• What is needed: Reproduce word for word every line of the rows from the one containing "genus: Xylosma" through the last line of the rows, inclusive.

## Start Exercise materials

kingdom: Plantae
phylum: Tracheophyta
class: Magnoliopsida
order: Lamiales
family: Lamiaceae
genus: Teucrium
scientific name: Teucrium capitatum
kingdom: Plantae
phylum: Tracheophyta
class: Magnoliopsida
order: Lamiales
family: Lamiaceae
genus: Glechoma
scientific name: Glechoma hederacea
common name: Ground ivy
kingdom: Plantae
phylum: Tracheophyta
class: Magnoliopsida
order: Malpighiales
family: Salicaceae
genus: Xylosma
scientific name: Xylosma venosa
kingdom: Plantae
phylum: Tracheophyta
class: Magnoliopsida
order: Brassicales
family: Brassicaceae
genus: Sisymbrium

## End Exercise materials

• Answer to the task:
genus: Xylosma
scientific name: Xylosma venosa
kingdom: Plantae
phylum: Tracheophyta
class: Magnoliopsida
order: Brassicales
family: Brassicaceae
genus: Sisymbrium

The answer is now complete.